Again the reigning fauna had collapsed, but this time with a blatantly heavy bias. This time, the reaper had apparently handpicked the mightiest among the beasts. In contrast to the more random assortments that preceded them, the animals that disappeared at the end of the Pleistocene were almost without exception the largest of the lot. The cast had included Columbian mammoths, thirteen feet
at the shoulder, and herds of wild horses and giant bison. America had housed giant camels and a beaver as big as a bear. There was everybody’s favorite Paleolithic monster, Smilodon, the saber-tooth cat. There was a dire wolf and a rocket-fast feline called the American cheetah. There was a bear the shoulder-height of a moose with the leg-speed of a quarter horse, a creation to give anthropologists the night sweats.
And yet so suddenly they were all but gone, with only a skeleton crew surviving. Prior to that night in Montreal, Martin had once entertained notions of a career as an ornithologist. That would now have to wait for some other lifetime. The next year Martin moved his family to Tucson to take a research post at the University of Arizona’s Desert Laboratory, where for the next fifty years he would work on solving the most contentious mass extinction since the dawn of humans.
The Pleistocene die-off in itself was nothing new to science. Charles Darwin had puzzled over it as a green, twenty-four-year-old naturalist circling the globe aboard the HMS Beagle. “It is impossible to reflect on the changed state of the American continent without astonishment,” he wrote in his journal. “Formerly it must have swarmed with great monsters: now we find mere pygmies.”

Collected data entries

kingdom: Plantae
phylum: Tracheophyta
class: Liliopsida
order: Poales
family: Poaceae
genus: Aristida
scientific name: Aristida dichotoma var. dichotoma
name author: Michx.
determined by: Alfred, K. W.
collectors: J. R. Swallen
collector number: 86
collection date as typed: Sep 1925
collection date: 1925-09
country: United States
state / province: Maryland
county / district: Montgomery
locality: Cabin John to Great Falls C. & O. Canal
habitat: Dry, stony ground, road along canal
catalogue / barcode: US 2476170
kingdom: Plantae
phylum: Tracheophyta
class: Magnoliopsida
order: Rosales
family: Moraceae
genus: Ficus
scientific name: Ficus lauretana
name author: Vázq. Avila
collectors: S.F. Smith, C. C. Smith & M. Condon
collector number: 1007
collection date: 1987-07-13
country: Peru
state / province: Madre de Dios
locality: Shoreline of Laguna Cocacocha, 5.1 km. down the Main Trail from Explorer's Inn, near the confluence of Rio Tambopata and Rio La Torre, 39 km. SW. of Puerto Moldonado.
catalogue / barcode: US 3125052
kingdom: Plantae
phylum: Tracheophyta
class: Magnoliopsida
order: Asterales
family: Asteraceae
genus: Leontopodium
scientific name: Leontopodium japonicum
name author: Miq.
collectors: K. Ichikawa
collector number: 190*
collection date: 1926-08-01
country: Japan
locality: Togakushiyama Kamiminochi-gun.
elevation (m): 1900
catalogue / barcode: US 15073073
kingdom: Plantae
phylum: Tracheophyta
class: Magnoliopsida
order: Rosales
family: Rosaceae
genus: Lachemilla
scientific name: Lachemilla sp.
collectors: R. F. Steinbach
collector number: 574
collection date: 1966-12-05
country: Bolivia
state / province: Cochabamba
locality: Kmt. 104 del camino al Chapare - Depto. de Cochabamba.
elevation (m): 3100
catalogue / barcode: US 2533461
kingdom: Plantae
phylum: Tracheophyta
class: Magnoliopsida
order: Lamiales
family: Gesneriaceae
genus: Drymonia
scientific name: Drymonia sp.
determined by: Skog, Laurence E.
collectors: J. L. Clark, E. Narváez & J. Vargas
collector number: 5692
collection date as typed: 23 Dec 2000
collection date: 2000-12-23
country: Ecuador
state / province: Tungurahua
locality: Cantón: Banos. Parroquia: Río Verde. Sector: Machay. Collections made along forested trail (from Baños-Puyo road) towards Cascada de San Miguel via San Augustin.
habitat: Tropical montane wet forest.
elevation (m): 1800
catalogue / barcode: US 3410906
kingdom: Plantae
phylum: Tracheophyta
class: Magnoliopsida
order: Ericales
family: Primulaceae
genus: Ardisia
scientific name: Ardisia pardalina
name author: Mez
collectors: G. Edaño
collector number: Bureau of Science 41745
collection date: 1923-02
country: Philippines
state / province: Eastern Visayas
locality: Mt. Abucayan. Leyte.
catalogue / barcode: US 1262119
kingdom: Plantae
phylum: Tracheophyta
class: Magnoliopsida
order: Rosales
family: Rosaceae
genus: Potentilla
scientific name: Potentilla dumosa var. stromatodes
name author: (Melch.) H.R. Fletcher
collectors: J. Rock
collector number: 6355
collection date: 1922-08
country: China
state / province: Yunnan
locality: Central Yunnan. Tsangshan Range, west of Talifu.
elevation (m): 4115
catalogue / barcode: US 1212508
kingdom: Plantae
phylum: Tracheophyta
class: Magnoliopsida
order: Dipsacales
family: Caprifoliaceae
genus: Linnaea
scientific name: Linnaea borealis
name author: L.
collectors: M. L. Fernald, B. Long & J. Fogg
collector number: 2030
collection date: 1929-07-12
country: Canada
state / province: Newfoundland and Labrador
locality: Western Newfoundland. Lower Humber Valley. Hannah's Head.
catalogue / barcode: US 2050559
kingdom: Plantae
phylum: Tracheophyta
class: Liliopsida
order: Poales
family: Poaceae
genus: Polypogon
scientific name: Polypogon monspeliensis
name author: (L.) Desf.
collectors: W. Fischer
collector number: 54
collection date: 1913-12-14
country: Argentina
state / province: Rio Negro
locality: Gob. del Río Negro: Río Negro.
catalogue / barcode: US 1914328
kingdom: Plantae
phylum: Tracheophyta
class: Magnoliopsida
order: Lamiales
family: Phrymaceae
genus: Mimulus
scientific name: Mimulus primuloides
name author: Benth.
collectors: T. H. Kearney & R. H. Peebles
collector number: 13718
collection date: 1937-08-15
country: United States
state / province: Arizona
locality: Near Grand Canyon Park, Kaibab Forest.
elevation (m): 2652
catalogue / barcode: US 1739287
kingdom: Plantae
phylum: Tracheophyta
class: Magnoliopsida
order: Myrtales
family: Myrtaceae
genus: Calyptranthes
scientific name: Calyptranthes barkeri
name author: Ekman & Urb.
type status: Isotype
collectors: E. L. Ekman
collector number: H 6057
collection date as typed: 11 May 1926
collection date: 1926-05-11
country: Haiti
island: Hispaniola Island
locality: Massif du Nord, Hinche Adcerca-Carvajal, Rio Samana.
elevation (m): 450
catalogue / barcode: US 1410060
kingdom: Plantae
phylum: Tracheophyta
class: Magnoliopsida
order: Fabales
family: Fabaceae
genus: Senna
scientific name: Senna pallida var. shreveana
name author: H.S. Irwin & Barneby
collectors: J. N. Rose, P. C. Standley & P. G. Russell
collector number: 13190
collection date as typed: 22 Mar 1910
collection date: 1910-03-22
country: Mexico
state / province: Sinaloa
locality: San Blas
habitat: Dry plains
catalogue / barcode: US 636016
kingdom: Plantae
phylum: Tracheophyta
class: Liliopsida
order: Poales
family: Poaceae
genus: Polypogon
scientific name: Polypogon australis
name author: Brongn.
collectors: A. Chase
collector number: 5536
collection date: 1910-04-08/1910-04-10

● Given instruction A
Set down the entire passage on the Pleistocene die-off word for word.
● Given instruction B
Output part of the rows as a Markdown table with the columns Position and Line, numbering each line and leaving out blank ones. Begin at the line that has "country: Canada", stop after the line that has "collection date: 1913-12-14", and include only those lines.
The passage on the Pleistocene die-off and the rows are unrelated to each other.

● Correct response A
Again the reigning fauna had collapsed, but this time with a blatantly heavy bias. This time, the reaper had apparently handpicked the mightiest among the beasts. In contrast to the more random assortments that preceded them, the animals that disappeared at the end of the Pleistocene were almost without exception the largest of the lot. The cast had included Columbian mammoths, thirteen feet
at the shoulder, and herds of wild horses and giant bison. America had housed giant camels and a beaver as big as a bear. There was everybody’s favorite Paleolithic monster, Smilodon, the saber-tooth cat. There was a dire wolf and a rocket-fast feline called the American cheetah. There was a bear the shoulder-height of a moose with the leg-speed of a quarter horse, a creation to give anthropologists the night sweats.
And yet so suddenly they were all but gone, with only a skeleton crew surviving. Prior to that night in Montreal, Martin had once entertained notions of a career as an ornithologist. That would now have to wait for some other lifetime. The next year Martin moved his family to Tucson to take a research post at the University of Arizona’s Desert Laboratory, where for the next fifty years he would work on solving the most contentious mass extinction since the dawn of humans.
The Pleistocene die-off in itself was nothing new to science. Charles Darwin had puzzled over it as a green, twenty-four-year-old naturalist circling the globe aboard the HMS Beagle. “It is impossible to reflect on the changed state of the American continent without astonishment,” he wrote in his journal. “Formerly it must have swarmed with great monsters: now we find mere pygmies.”

● Correct response B
| Position | Line |
|---|---|
| 1 | country: Canada |
| 2 | state / province: Newfoundland and Labrador |
| 3 | locality: Western Newfoundland. Lower Humber Valley. Hannah's Head. |
| 4 | catalogue / barcode: US 2050559 |
| 5 | kingdom: Plantae |
| 6 | phylum: Tracheophyta |
| 7 | class: Liliopsida |
| 8 | order: Poales |
| 9 | family: Poaceae |
| 10 | genus: Polypogon |
| 11 | scientific name: Polypogon monspeliensis |
| 12 | name author: (L.) Desf. |
| 13 | collectors: W. Fischer |
| 14 | collector number: 54 |
| 15 | collection date: 1913-12-14 |